Sometimes video games feel like a life lived without choice. Stumbling through corridors, groaning like zombies, towards a goal we don’t really comprehend but can’t help chasing. This goes double for scripted experiences like Uncharted or Call of Duty. Even video games like The Walking Dead feel shallow and contrived in the choices we are offered and how they ultimately affect our individual experience. It is, essentially, the illusion of free will implemented in a world where free will – arguably – doesn’t exist and that’s an interesting idea.

But at least we get to go back and re-experience different paths. That’s rewarding; almost comforting. Almost as if we are making choices; like the whole thing isn’t all a carefully structured complex illusion.

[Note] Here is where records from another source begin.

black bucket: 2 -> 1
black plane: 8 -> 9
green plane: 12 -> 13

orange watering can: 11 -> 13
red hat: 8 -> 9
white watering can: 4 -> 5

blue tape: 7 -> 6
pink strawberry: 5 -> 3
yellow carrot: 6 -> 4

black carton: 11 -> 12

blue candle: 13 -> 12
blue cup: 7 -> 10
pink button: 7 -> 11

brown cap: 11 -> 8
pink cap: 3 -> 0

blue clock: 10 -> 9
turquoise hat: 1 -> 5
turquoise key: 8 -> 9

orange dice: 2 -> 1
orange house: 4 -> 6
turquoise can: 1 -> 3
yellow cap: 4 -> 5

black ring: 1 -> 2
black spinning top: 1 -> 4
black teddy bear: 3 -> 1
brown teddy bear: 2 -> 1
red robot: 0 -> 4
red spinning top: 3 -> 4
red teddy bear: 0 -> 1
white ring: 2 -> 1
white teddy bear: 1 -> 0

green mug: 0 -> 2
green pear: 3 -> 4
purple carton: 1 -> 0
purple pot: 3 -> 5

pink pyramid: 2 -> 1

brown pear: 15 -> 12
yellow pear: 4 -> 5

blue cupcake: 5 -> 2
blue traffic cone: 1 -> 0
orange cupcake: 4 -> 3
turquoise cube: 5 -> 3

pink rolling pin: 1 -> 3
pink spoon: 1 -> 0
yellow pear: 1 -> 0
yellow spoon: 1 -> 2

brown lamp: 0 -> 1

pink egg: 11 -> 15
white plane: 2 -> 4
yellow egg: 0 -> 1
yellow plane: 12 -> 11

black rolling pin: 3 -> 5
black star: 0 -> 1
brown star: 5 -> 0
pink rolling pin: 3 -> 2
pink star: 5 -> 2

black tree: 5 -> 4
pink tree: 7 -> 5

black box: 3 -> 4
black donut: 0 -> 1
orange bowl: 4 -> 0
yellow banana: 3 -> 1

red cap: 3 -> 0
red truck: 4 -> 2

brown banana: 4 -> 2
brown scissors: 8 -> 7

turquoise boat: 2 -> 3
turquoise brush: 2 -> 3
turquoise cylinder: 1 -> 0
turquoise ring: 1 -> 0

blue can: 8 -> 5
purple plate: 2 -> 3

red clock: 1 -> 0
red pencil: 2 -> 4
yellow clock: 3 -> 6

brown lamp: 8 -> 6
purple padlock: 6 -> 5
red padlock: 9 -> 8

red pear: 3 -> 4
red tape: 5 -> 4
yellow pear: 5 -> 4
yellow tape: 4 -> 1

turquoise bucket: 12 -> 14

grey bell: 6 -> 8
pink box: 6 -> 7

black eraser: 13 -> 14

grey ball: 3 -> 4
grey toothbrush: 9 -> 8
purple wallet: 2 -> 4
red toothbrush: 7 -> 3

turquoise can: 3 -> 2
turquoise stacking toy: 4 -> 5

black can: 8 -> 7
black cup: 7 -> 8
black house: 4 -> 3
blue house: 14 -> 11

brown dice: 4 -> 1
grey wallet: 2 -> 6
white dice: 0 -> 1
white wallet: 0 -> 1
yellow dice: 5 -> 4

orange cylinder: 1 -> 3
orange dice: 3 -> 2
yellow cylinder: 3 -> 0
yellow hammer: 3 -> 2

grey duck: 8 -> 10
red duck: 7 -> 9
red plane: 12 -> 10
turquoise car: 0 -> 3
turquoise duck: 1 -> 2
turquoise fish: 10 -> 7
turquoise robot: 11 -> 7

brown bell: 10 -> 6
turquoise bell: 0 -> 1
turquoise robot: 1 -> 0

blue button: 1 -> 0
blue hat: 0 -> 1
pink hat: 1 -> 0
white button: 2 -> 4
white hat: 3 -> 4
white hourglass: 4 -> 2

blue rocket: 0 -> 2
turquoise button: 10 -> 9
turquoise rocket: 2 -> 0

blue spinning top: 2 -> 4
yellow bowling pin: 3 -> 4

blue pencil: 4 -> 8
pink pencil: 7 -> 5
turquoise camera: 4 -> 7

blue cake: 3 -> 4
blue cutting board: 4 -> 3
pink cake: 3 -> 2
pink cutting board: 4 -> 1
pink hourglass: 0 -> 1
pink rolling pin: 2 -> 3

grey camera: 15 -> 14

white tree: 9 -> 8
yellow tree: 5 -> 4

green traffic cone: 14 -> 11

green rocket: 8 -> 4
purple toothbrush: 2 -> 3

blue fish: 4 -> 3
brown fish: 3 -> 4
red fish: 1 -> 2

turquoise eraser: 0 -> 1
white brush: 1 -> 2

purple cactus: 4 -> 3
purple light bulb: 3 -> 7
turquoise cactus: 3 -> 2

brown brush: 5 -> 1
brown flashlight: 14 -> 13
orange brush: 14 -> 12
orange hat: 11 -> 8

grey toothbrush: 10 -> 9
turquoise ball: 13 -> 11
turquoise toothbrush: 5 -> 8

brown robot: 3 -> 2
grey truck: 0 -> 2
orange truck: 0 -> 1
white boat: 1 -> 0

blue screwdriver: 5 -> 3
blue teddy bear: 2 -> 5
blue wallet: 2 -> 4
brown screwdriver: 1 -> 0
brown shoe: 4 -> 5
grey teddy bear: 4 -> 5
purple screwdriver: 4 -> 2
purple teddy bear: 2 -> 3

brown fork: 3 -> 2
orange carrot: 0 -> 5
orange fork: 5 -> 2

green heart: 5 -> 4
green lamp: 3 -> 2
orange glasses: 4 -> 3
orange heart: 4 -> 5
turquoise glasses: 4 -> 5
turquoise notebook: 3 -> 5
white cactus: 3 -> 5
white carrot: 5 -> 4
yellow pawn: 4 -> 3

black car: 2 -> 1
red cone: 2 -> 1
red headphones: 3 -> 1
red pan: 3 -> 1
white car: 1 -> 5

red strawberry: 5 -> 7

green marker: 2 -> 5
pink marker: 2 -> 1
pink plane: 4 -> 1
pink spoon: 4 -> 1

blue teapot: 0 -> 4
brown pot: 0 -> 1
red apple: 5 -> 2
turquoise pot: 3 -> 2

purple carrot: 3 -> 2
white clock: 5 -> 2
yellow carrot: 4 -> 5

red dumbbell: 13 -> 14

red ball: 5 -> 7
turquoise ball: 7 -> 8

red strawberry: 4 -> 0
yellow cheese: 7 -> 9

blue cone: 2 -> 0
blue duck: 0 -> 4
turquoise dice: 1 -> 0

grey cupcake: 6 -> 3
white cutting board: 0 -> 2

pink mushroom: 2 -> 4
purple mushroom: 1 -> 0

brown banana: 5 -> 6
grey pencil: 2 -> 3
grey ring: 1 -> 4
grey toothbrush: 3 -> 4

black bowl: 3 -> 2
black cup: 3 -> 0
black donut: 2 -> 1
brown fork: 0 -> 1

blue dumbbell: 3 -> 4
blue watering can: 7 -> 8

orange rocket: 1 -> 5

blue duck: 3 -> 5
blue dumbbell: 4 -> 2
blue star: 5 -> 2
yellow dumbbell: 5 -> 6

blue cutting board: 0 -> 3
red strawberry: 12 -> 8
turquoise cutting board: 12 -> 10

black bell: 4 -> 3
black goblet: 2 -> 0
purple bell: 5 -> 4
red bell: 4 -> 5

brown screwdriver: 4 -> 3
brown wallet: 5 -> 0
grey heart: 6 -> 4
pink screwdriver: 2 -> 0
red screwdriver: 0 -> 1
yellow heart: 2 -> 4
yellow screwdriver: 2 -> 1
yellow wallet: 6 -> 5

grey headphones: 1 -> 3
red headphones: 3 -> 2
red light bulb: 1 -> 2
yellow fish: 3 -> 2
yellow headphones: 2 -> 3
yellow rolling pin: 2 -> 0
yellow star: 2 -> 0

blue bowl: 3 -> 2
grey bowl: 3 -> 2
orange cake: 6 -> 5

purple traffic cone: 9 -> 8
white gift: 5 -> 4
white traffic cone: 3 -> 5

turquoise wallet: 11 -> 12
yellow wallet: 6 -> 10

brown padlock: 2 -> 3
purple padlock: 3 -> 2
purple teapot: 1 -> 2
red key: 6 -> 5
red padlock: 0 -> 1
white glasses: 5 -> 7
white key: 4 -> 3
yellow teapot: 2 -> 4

That’s one good reason to play a game like The Walking Dead I suppose: to verify the existence of your capacity to make choices. Even if that capacity doesn’t necessarily exist.

At the end of ‘Free Will’ Sam Harris does an exercise. He attempts to write in a stream of conscious style, but then proceeds to explain how even those sentences, written in the spur of the moment, were still not produced of his own ‘free will’.

Maybe I’ll follow in those footsteps. Typos and all.

Here goes…

I really liked The Walking Dead so I thought I’d write a couple of sentences about it without planning, and it all got a little bit out of control really and I got out of my depth quickly because, Christ, what do I know? I’m not a philosopher I just write about games.

But here’s the crazy thing: after all of that, after all the rumination of choice, free will and all that mind bending crap, when I went to start Episode 2 of The Walking Dead, the game bloody well forgot all of my choices because of a bug. I had to play through the game with Doug still alive, reclining on a Lazy Boy and Carley was dead for some reason. What the hell?

I guess free will is an illusion after all.